Background: Most head and neck cancers originate in the mucosa of the upper aerodigestive tract, and are largely squamous cell carcinoma (HNSCC). Nectin-4 is an immunoglobulin-like cell adhesion molecule that is overexpressed in a wide variety of cancers, including ~85% of HNSCC cases (1). An antibody-drug conjugate (ADC) against nectin-4, PADCEV (enfortumab vedotin, Astellas), has performed impressively in the management of urothelial carcinoma (2), and is currently being explored for HNSCC (EV-202 trial, NCT04225117). Here we adapt the base antibody of PADCEV into a beta-emitting radioimmunotherapy for the management of HNSCC with promising early results compared to PADCEV itself. 

Methods: Enfortumab IgG1 was conjugated with CHX-A”-DTPA to lysine residues followed by complexation of [¹⁷⁷Lu]LuCl₃ (nca) in a mildly acidic acetate buffer and isolated with a PD-10 desalting column. Instant thin layer chromatography (ITLC) was used to assess radiochemical purity (RCP) and serum stability of the [¹⁷⁷Lu]Lu-CHX-A”-DTPA-enfortumab, while non-reducing SDS-PAGE was used to monitor the structural integrity of the antibody. A plate binding assay was performed to test the ability of ¹⁷⁷Lu-CHX-A”-DTPA-enfortumab to bind to its antigen. Next, [¹⁷⁷Lu]Lu-CHX-A”-DTPA-enfortumab (50 µg, 500 µCi) was administered to female nude mice bearing subcutaneous FaDu xenografts, a HNSCC line of low-to-moderate nectin-4 expression. Biodistribution studies were performed over a 120 h period, including a blocking cohort where a 20-fold excess of unmodified enfortumab was co-administered. The therapeutic response to [¹⁷⁷Lu]Lu-CHX-A”-DTPA-enfortumab, monitored with biweekly tumor measurements and animal weights, was compared against PADCEV (1.25 mg/kg) and a 1x PBS control. ImmunoPET images with zirconium-89 labeled enfortumab ([⁸⁹Zr]Zr-DFO-enfortumab) was also performed to help visualize uptake into the FaDu xenografts.
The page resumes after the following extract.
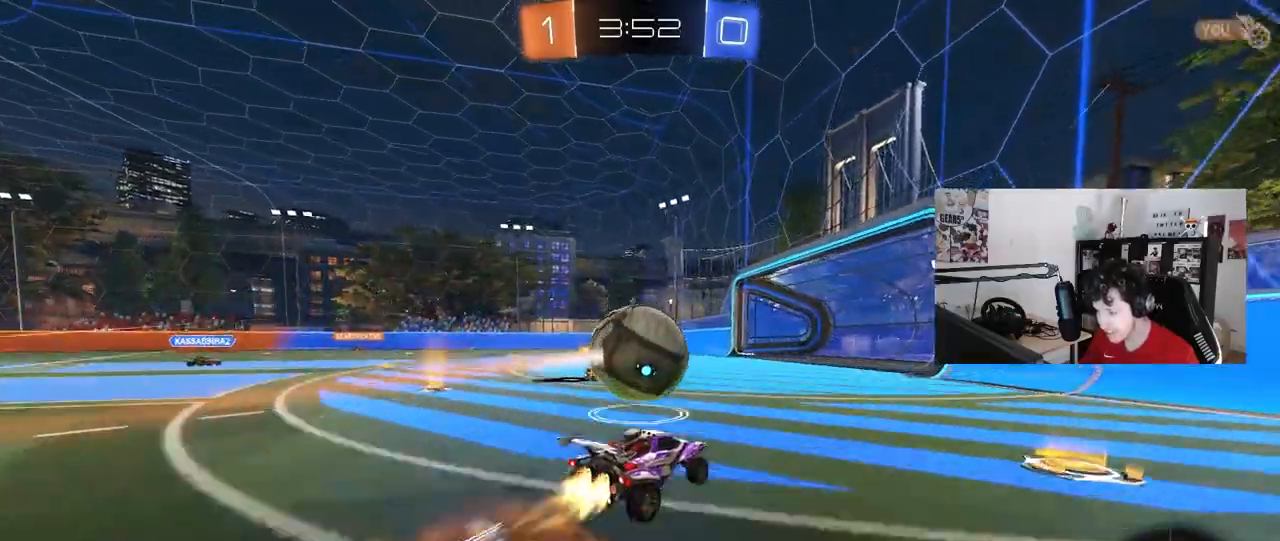
{"keys": ["a"], "mouse": ["left"], "mouse_move": "still", "events": [[17, "a", "down"], [67, "mouse_right", "up"], [117, "a", "up"], [300, "a", "down"], [350, "a", "up"], [400, "d", "down"], [433, "d", "up"], [483, "a", "down"]]}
Results: [¹⁷⁷Lu]Lu-CHX-A”-DTPA-enfortumab was obtained with a specific activity of ~20 mCi/mg with a radiochemical conversion (RCC) of 88.1 ± 3.6% and RCP of 97.9 ± 0.6%. Upon challenge in serum for 7 days, 94.0 ± 1.2% of the radiometal remained antibody bound. No obvious signs of antibody aggregation or degradation were observed with SDS-PAGE during the radiolabeling process. [¹⁷⁷Lu]Lu-CHX-A”-DTPA-enfortumab was found to bind to recombinant human nectin-4, which could be specifically blocked to background levels with the addition of 1000-fold excess enfortumab or PADCEV. Ex vivo biodistribution analysis found [¹⁷⁷Lu]Lu-CHX-A”-DTPA-enfortumab accumulated to into the FaDu xenografts with an activity concentration of ~10% ID/g from 24 h post-injection onward; these results are in line with the PET/CT renderings using [⁸⁹Zr]Zr-DFO-enfortumab. Imaging also highlights the aggressive nature of the FaDu model, which nearly doubled in volume over the 120 h acquisition period. [¹⁷⁷Lu]Lu-CHX-A”-DTPA-enfortumab was able to extend survival of the animals to a median of ~18 days compared to 7 days for the 1x PBS group and 9 days for the PADCEV group.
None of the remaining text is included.